# WHAT TO DO:
An identical copy of the records below is the expected result.

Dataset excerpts

>>>

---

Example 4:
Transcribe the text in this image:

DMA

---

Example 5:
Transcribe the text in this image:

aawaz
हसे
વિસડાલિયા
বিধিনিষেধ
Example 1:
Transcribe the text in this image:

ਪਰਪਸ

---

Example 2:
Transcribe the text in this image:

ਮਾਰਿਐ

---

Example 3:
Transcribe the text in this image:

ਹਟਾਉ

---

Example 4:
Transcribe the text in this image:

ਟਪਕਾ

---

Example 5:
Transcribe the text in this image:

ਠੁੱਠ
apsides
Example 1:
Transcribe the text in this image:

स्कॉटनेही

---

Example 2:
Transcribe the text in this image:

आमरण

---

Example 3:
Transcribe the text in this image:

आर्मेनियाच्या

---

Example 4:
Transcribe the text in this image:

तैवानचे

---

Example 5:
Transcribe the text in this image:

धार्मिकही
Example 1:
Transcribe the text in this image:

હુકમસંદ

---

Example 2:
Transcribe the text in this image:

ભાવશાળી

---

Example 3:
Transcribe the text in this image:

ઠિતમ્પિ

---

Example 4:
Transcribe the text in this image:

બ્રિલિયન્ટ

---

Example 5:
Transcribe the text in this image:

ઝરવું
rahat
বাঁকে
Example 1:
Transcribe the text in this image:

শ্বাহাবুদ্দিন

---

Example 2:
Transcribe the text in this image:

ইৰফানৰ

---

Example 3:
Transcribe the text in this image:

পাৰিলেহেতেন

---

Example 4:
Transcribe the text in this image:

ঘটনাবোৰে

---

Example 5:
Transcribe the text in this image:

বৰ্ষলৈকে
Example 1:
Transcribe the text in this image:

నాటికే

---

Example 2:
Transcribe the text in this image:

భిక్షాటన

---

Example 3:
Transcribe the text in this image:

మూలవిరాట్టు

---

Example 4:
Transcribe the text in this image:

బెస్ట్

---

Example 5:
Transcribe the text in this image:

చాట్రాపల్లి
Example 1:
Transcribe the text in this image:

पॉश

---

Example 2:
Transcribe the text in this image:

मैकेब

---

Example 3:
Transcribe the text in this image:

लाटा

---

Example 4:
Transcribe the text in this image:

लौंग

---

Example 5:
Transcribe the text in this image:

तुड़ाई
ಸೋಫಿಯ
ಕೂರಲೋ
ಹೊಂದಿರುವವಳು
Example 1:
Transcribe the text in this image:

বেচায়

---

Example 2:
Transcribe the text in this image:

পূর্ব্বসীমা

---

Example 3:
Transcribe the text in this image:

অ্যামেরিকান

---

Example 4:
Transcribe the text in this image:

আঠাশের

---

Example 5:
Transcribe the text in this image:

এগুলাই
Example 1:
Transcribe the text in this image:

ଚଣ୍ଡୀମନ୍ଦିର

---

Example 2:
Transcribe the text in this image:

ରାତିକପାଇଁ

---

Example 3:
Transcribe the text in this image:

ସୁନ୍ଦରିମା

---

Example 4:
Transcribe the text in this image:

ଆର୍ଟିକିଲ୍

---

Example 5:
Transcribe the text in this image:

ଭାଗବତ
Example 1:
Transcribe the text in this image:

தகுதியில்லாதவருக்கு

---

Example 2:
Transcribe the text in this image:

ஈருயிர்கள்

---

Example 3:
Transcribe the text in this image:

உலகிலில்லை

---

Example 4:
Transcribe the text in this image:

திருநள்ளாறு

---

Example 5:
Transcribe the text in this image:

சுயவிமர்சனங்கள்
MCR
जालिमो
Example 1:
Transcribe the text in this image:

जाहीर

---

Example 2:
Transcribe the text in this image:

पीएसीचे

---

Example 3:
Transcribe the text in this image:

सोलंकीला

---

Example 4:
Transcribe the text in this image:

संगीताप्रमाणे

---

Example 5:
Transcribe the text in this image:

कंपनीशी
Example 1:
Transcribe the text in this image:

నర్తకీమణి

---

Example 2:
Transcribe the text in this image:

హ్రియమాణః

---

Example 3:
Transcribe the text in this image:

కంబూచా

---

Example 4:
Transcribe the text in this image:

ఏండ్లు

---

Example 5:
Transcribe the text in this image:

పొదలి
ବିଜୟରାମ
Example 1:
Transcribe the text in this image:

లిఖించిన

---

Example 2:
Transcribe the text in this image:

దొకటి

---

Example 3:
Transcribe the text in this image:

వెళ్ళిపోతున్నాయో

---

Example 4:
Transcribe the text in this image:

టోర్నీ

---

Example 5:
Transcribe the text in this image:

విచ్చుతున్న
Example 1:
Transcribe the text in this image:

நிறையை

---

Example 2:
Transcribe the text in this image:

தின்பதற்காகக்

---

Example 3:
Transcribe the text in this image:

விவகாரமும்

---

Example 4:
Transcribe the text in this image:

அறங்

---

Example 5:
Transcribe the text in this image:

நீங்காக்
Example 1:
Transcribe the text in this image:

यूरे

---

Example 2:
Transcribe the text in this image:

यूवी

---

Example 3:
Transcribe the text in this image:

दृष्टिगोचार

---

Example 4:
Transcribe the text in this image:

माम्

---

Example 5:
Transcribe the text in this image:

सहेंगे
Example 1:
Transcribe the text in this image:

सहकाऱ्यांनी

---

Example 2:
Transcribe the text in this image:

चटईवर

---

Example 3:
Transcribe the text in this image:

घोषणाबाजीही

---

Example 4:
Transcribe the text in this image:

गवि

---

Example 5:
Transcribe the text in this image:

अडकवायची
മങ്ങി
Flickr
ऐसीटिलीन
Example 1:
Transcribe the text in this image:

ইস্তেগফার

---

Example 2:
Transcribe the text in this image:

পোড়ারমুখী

<<<

# FINAL ANSWER:
---

Example 4:
Transcribe the text in this image:

DMA

---

Example 5:
Transcribe the text in this image:

aawaz
हसे
વિસડાલિયા
বিধিনিষেধ
Example 1:
Transcribe the text in this image:

ਪਰਪਸ

---

Example 2:
Transcribe the text in this image:

ਮਾਰਿਐ

---

Example 3:
Transcribe the text in this image:

ਹਟਾਉ

---

Example 4:
Transcribe the text in this image:

ਟਪਕਾ

---

Example 5:
Transcribe the text in this image:

ਠੁੱਠ
apsides
Example 1:
Transcribe the text in this image:

स्कॉटनेही

---

Example 2:
Transcribe the text in this image:

आमरण

---

Example 3:
Transcribe the text in this image:

आर्मेनियाच्या

---

Example 4:
Transcribe the text in this image:

तैवानचे

---

Example 5:
Transcribe the text in this image:

धार्मिकही
Example 1:
Transcribe the text in this image:

હુકમસંદ

---

Example 2:
Transcribe the text in this image:

ભાવશાળી

---

Example 3:
Transcribe the text in this image:

ઠિતમ્પિ

---

Example 4:
Transcribe the text in this image:

બ્રિલિયન્ટ

---

Example 5:
Transcribe the text in this image:

ઝરવું
rahat
বাঁকে
Example 1:
Transcribe the text in this image:

শ্বাহাবুদ্দিন

---

Example 2:
Transcribe the text in this image:

ইৰফানৰ

---

Example 3:
Transcribe the text in this image:

পাৰিলেহেতেন

---

Example 4:
Transcribe the text in this image:

ঘটনাবোৰে

---

Example 5:
Transcribe the text in this image:

বৰ্ষলৈকে
Example 1:
Transcribe the text in this image:

నాటికే

---

Example 2:
Transcribe the text in this image:

భిక్షాటన

---

Example 3:
Transcribe the text in this image:

మూలవిరాట్టు

---

Example 4:
Transcribe the text in this image:

బెస్ట్

---

Example 5:
Transcribe the text in this image:

చాట్రాపల్లి
Example 1:
Transcribe the text in this image:

पॉश

---

Example 2:
Transcribe the text in this image:

मैकेब

---

Example 3:
Transcribe the text in this image:

लाटा

---

Example 4:
Transcribe the text in this image:

लौंग

---

Example 5:
Transcribe the text in this image:

तुड़ाई
ಸೋಫಿಯ
ಕೂರಲೋ
ಹೊಂದಿರುವವಳು
Example 1:
Transcribe the text in this image:

বেচায়

---

Example 2:
Transcribe the text in this image:

পূর্ব্বসীমা

---

Example 3:
Transcribe the text in this image:

অ্যামেরিকান

---

Example 4:
Transcribe the text in this image:

আঠাশের

---

Example 5:
Transcribe the text in this image:

এগুলাই
Example 1:
Transcribe the text in this image:

ଚଣ୍ଡୀମନ୍ଦିର

---

Example 2:
Transcribe the text in this image:

ରାତିକପାଇଁ

---

Example 3:
Transcribe the text in this image:

ସୁନ୍ଦରିମା

---

Example 4:
Transcribe the text in this image:

ଆର୍ଟିକିଲ୍

---

Example 5:
Transcribe the text in this image:

ଭାଗବତ
Example 1:
Transcribe the text in this image:

தகுதியில்லாதவருக்கு

---

Example 2:
Transcribe the text in this image:

ஈருயிர்கள்

---

Example 3:
Transcribe the text in this image:

உலகிலில்லை

---

Example 4:
Transcribe the text in this image:

திருநள்ளாறு

---

Example 5:
Transcribe the text in this image:

சுயவிமர்சனங்கள்
MCR
जालिमो
Example 1:
Transcribe the text in this image:

जाहीर

---

Example 2:
Transcribe the text in this image:

पीएसीचे

---

Example 3:
Transcribe the text in this image:

सोलंकीला

---

Example 4:
Transcribe the text in this image:

संगीताप्रमाणे

---

Example 5:
Transcribe the text in this image:

कंपनीशी
Example 1:
Transcribe the text in this image:

నర్తకీమణి

---

Example 2:
Transcribe the text in this image:

హ్రియమాణః

---

Example 3:
Transcribe the text in this image:

కంబూచా

---

Example 4:
Transcribe the text in this image:

ఏండ్లు

---

Example 5:
Transcribe the text in this image:

పొదలి
ବିଜୟରାମ
Example 1:
Transcribe the text in this image:

లిఖించిన

---

Example 2:
Transcribe the text in this image:

దొకటి

---

Example 3:
Transcribe the text in this image:

వెళ్ళిపోతున్నాయో

---

Example 4:
Transcribe the text in this image:

టోర్నీ

---

Example 5:
Transcribe the text in this image:

విచ్చుతున్న
Example 1:
Transcribe the text in this image:

நிறையை

---

Example 2:
Transcribe the text in this image:

தின்பதற்காகக்

---

Example 3:
Transcribe the text in this image:

விவகாரமும்

---

Example 4:
Transcribe the text in this image:

அறங்

---

Example 5:
Transcribe the text in this image:

நீங்காக்
Example 1:
Transcribe the text in this image:

यूरे

---

Example 2:
Transcribe the text in this image:

यूवी

---

Example 3:
Transcribe the text in this image:

दृष्टिगोचार

---

Example 4:
Transcribe the text in this image:

माम्

---

Example 5:
Transcribe the text in this image:

सहेंगे
Example 1:
Transcribe the text in this image:

सहकाऱ्यांनी

---

Example 2:
Transcribe the text in this image:

चटईवर

---

Example 3:
Transcribe the text in this image:

घोषणाबाजीही

---

Example 4:
Transcribe the text in this image:

गवि

---

Example 5:
Transcribe the text in this image:

अडकवायची
മങ്ങി
Flickr
ऐसीटिलीन
Example 1:
Transcribe the text in this image:

ইস্তেগফার

---

Example 2:
Transcribe the text in this image:

পোড়ারমুখী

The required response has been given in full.